Techno Blender
Digitally Yours.

A Practical Approach to Evaluating Positive-Unlabeled (PU) Classifiers in Real-World Business Analytics | by Volodymyr Holomb | Mar, 2023

0 37


Made by DALL-E-2 according to the author’s description

As businesses increasingly employ machine learning models on collected data, one challenge that arises is the presence of positive-unlabeled (PU) datasets. These datasets contain only a small portion of labelled data, with the remaining samples being unlabeled. While unlabeled samples are typically considered negative, some of them may be positive. PU datasets are used in various business contexts, such as predicting customer churn or upsell opportunities, sales forecasting, and fraud detection.

Evaluating machine learning algorithms on PU datasets can be difficult because traditional metrics may not accurately reflect the model’s performance. For example, simply holding out the positive samples for testing and adding unlabeled entries as the negative class can result in a highly skewed confusion matrix inflated by false positives. This can occur when the model detects positive samples in the testing set, but their corresponding labels are negative.

To address the issue, our team adopted a practical approach that estimates standard binary classification metrics on PU datasets by using information about the expected frequency of positive samples. Our approach involves using the prior probability of the positive class (estimated during the fitting of the self-learning classifier) to adjust the observed false positives and true positives observed on the test. This approach enables a more accurate evaluation of the model’s performance on PU datasets, even when the positive class is significantly underrepresented.

To demonstrate the efficacy of our approach and run an experiment in a controlled setting, we first created a synthetic binary classification dataset using sci-kit-learn’s make_classification function. The positive samples represent the minor class in the data, and a PU learning scenario is simulated by randomly selecting a subset of the positive samples and removing their labels.

In a real-world business scenario, the dataset may typically contain such a preset ratio of labelled / unlabelled entries. For example, the dataset used to predict customer churn for the coming year may contain labelled customers from the previous year who did not sign a new yearly contract, as well as current customers who have similar characteristics as the churned customers but have not yet churned. In this case, the dataset may contain up to 40% churned customers, but only half of them will be labelled as such (showing the annual churn rate of 20%).

Image by the author

We then split the data into training and testing sets using the train_test_split function. The features X and a pseudo-labelled version of the target variable y_pu are passed to the classifier for training. To evaluate the classifier’s performance, we compute standard machine learning metrics such as accuracy, precision, and recall on the unlabeled version of the testing set, and compare them further to the corresponding metrics computed on the original labelled version.

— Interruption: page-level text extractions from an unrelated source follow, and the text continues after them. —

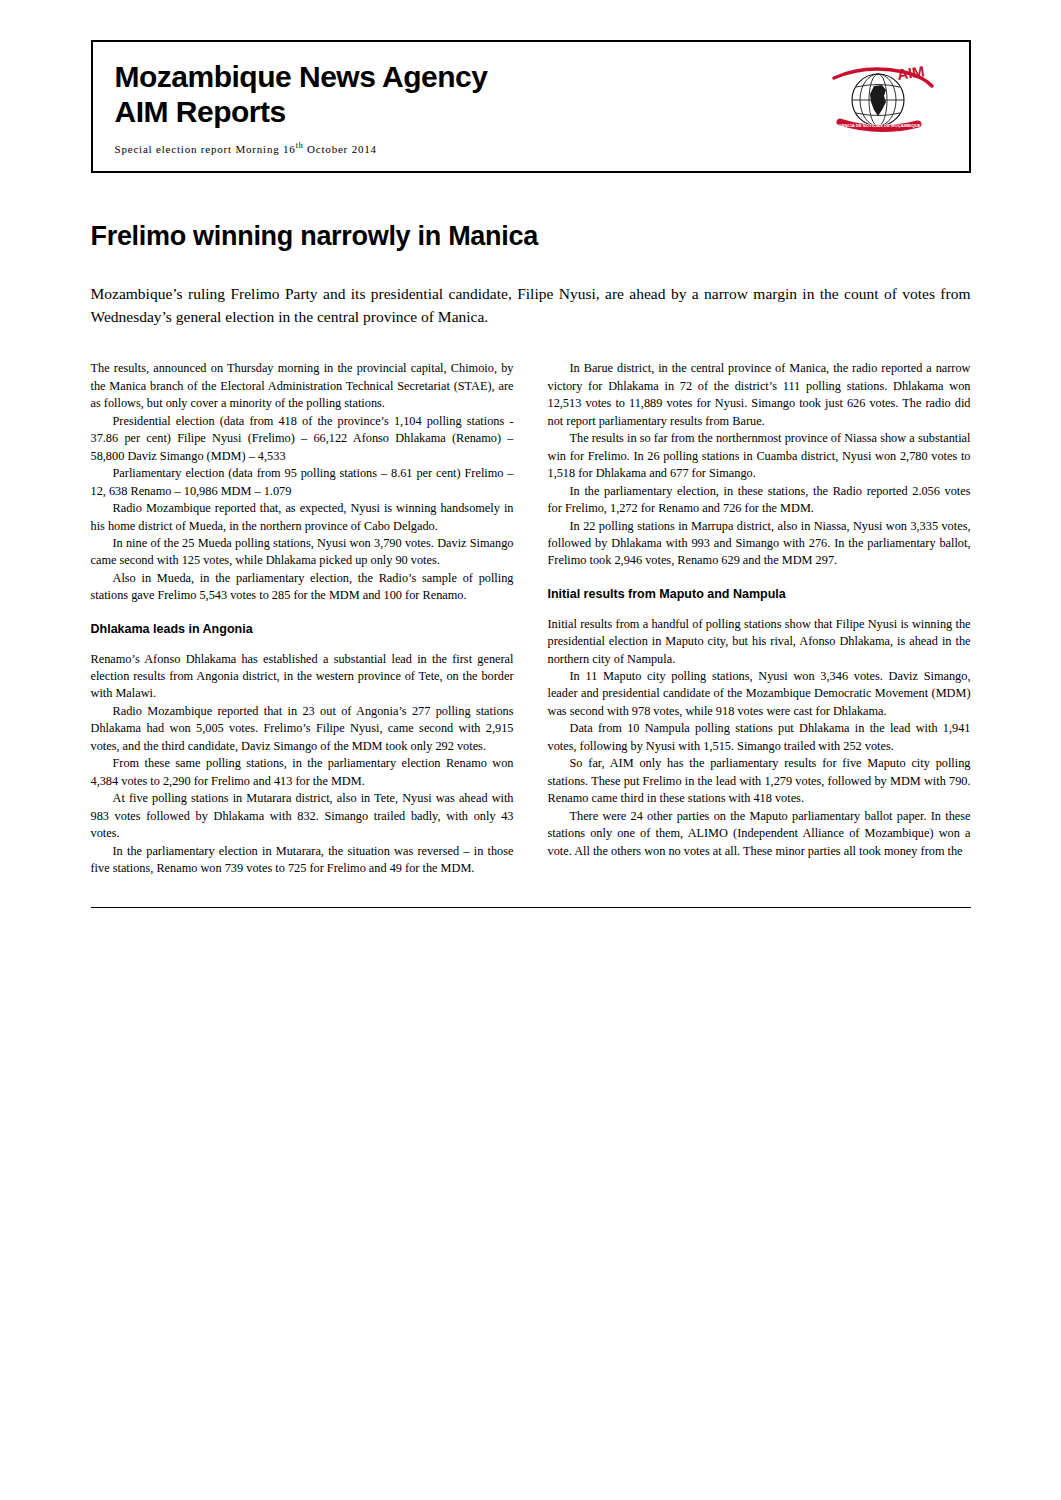Mozambique News Agency
AIM Reports
Special election report Morning 16th October 2014
AIM AGENCIA DE NOTICIAS DE MOÇAMBIQUE
Frelimo winning narrowly in Manica
Mozambique’s ruling Frelimo Party and its presidential candidate, Filipe Nyusi, are ahead by a narrow margin in the count of votes from Wednesday’s general election in the central province of Manica.
The results, announced on Thursday morning in the provincial capital, Chimoio, by the Manica branch of the Electoral Administration Technical Secretariat (STAE), are as follows, but only cover a minority of the polling stations.
Presidential election (data from 418 of the province’s 1,104 polling stations - 37.86 per cent) Filipe Nyusi (Frelimo) – 66,122 Afonso Dhlakama (Renamo) – 58,800 Daviz Simango (MDM) – 4,533
Parliamentary election (data from 95 polling stations – 8.61 per cent) Frelimo – 12, 638 Renamo – 10,986 MDM – 1.079
Radio Mozambique reported that, as expected, Nyusi is winning handsomely in his home district of Mueda, in the northern province of Cabo Delgado.
In nine of the 25 Mueda polling stations, Nyusi won 3,790 votes. Daviz Simango came second with 125 votes, while Dhlakama picked up only 90 votes.
Also in Mueda, in the parliamentary election, the Radio’s sample of polling stations gave Frelimo 5,543 votes to 285 for the MDM and 100 for Renamo.
Dhlakama leads in Angonia
Renamo’s Afonso Dhlakama has established a substantial lead in the first general election results from Angonia district, in the western province of Tete, on the border with Malawi.
Radio Mozambique reported that in 23 out of Angonia’s 277 polling stations Dhlakama had won 5,005 votes. Frelimo’s Filipe Nyusi, came second with 2,915 votes, and the third candidate, Daviz Simango of the MDM took only 292 votes.
From these same polling stations, in the parliamentary election Renamo won 4,384 votes to 2,290 for Frelimo and 413 for the MDM.
At five polling stations in Mutarara district, also in Tete, Nyusi was ahead with 983 votes followed by Dhlakama with 832. Simango trailed badly, with only 43 votes.
In the parliamentary election in Mutarara, the situation was reversed – in those five stations, Renamo won 739 votes to 725 for Frelimo and 49 for the MDM.
In Barue district, in the central province of Manica, the radio reported a narrow victory for Dhlakama in 72 of the district’s 111 polling stations. Dhlakama won 12,513 votes to 11,889 votes for Nyusi. Simango took just 626 votes. The radio did not report parliamentary results from Barue.
The results in so far from the northernmost province of Niassa show a substantial win for Frelimo. In 26 polling stations in Cuamba district, Nyusi won 2,780 votes to 1,518 for Dhlakama and 677 for Simango.
In the parliamentary election, in these stations, the Radio reported 2.056 votes for Frelimo, 1,272 for Renamo and 726 for the MDM.
In 22 polling stations in Marrupa district, also in Niassa, Nyusi won 3,335 votes, followed by Dhlakama with 993 and Simango with 276. In the parliamentary ballot, Frelimo took 2,946 votes, Renamo 629 and the MDM 297.
Initial results from Maputo and Nampula
Initial results from a handful of polling stations show that Filipe Nyusi is winning the presidential election in Maputo city, but his rival, Afonso Dhlakama, is ahead in the northern city of Nampula.
In 11 Maputo city polling stations, Nyusi won 3,346 votes. Daviz Simango, leader and presidential candidate of the Mozambique Democratic Movement (MDM) was second with 978 votes, while 918 votes were cast for Dhlakama.
Data from 10 Nampula polling stations put Dhlakama in the lead with 1,941 votes, following by Nyusi with 1,515. Simango trailed with 252 votes.
So far, AIM only has the parliamentary results for five Maputo city polling stations. These put Frelimo in the lead with 1,279 votes, followed by MDM with 790. Renamo came third in these stations with 418 votes.
There were 24 other parties on the Maputo parliamentary ballot paper. In these stations only one of them, ALIMO (Independent Alliance of Mozambique) won a vote. All the others won no votes at all. These minor parties all took money from the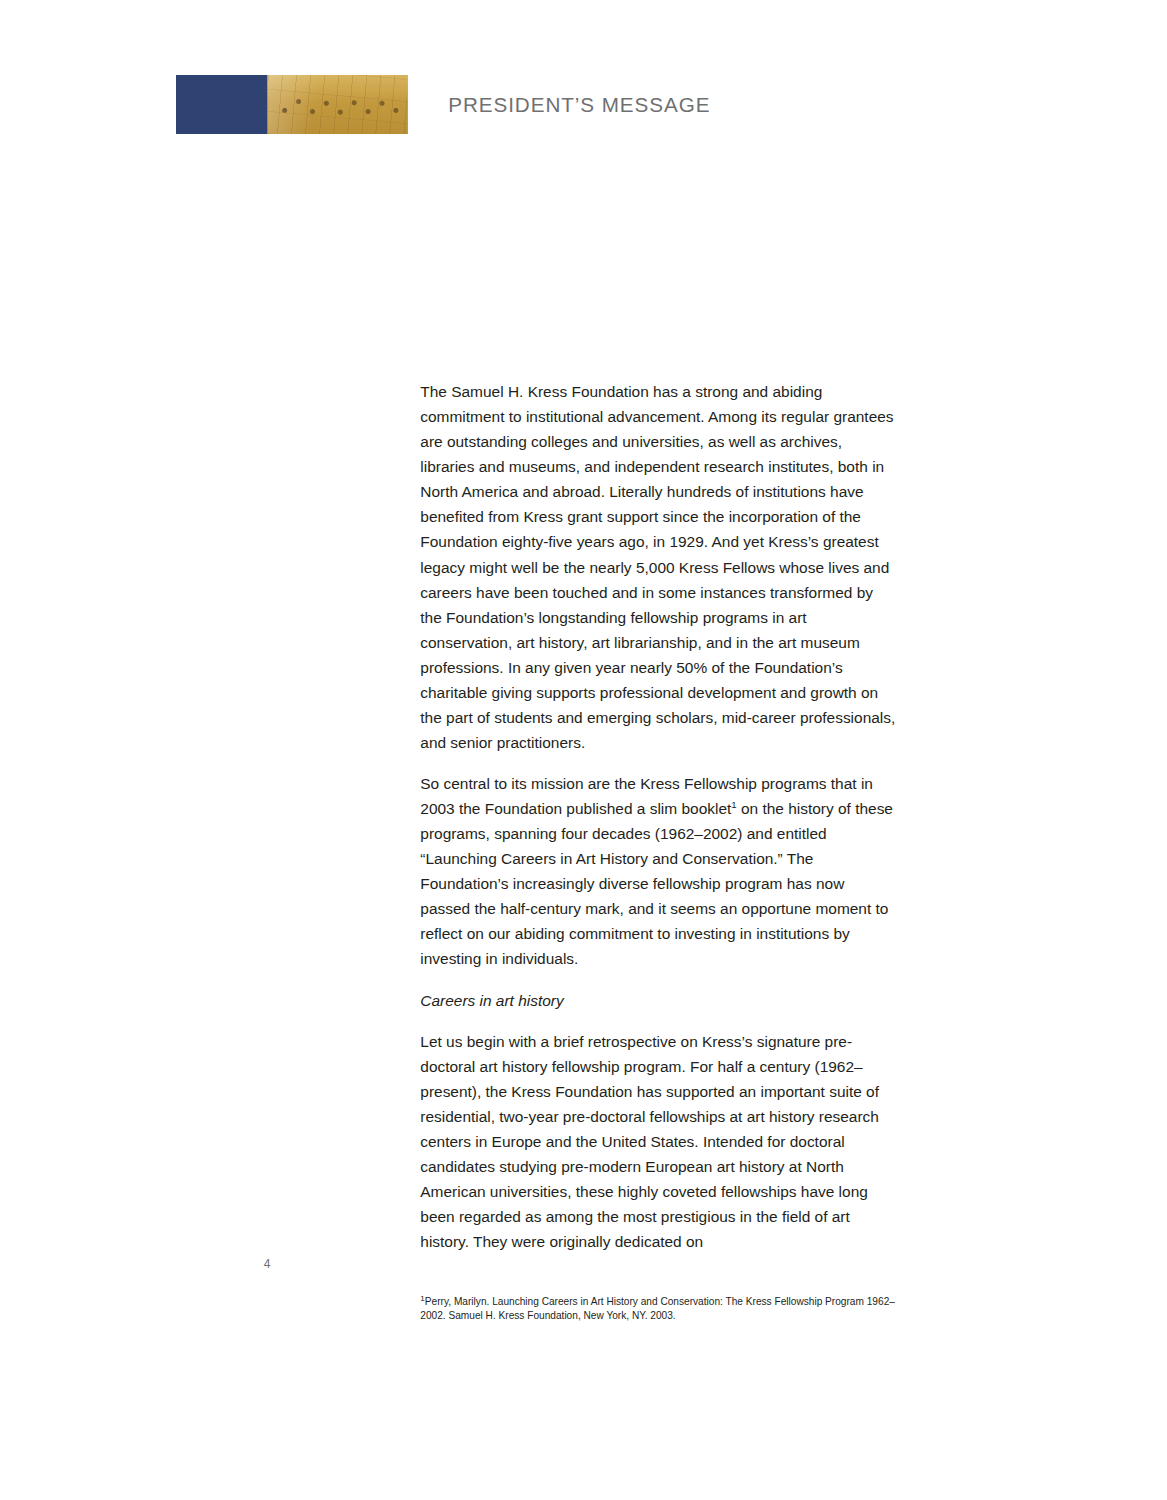President’s Message
The Samuel H. Kress Foundation has a strong and abiding commitment to institutional advancement. Among its regular grantees are outstanding colleges and universities, as well as archives, libraries and museums, and independent research institutes, both in North America and abroad. Literally hundreds of institutions have benefited from Kress grant support since the incorporation of the Foundation eighty-five years ago, in 1929. And yet Kress’s greatest legacy might well be the nearly 5,000 Kress Fellows whose lives and careers have been touched and in some instances transformed by the Foundation’s longstanding fellowship programs in art conservation, art history, art librarianship, and in the art museum professions. In any given year nearly 50% of the Foundation’s charitable giving supports professional development and growth on the part of students and emerging scholars, mid-career professionals, and senior practitioners.
So central to its mission are the Kress Fellowship programs that in 2003 the Foundation published a slim booklet1 on the history of these programs, spanning four decades (1962–2002) and entitled “Launching Careers in Art History and Conservation.” The Foundation’s increasingly diverse fellowship program has now passed the half-century mark, and it seems an opportune moment to reflect on our abiding commitment to investing in institutions by investing in individuals.
Careers in art history
Let us begin with a brief retrospective on Kress’s signature pre-doctoral art history fellowship program. For half a century (1962–present), the Kress Foundation has supported an important suite of residential, two-year pre-doctoral fellowships at art history research centers in Europe and the United States. Intended for doctoral candidates studying pre-modern European art history at North American universities, these highly coveted fellowships have long been regarded as among the most prestigious in the field of art history. They were originally dedicated on
1Perry, Marilyn. Launching Careers in Art History and Conservation: The Kress Fellowship Program 1962–2002. Samuel H. Kress Foundation, New York, NY. 2003.
4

Below we provide a code snippet that demonstrates the implementation of our proposed approach for evaluating classifier performance on PU datasets.

Our compute_confusion_matrix function determines the size of the testing data and identifies the indices of positive samples in the training set. The model’s probability estimates of the positive samples in the training set are then obtained, and their mean is computed, representing the probability that a positive sample is labelled.

Next, the function applies the fitted ImPULSE model to predict the probabilities of the positive class for the testing data and creates a confusion matrix using sci-kit-learn’s confusion_matrix function. If the model’s prior probability of the positive class is greater than zero, the function adjusts the confusion matrix to account for the potential presence of unlabeled positive samples in the testing data. The function estimates the expected number of false positives and true positives due to unlabeled entries. It then adjusts the confusion matrix accordingly.

To ensure that the resulting confusion matrix matches the size of the testing data, the function rounds and rescales it, adjusting the number of true negatives if needed.

After obtaining the adjusted confusion matrix, we can use it to calculate standard machine learning metrics to get more accurate, as far as possible, of the model’s performance.

You can find the corresponding demo notebook on Jovian and the full code in the GitHub repo.

We have proposed a practical approach for evaluating machine learning models on positive-unlabeled (PU) datasets commonly found in business scenarios. Traditional evaluation metrics may not accurately reflect the model’s performance on such datasets. The approach estimates standard binary classification metrics on PU datasets by using the prior probability of the positive class, enabling a more accurate evaluation of the model’s performance.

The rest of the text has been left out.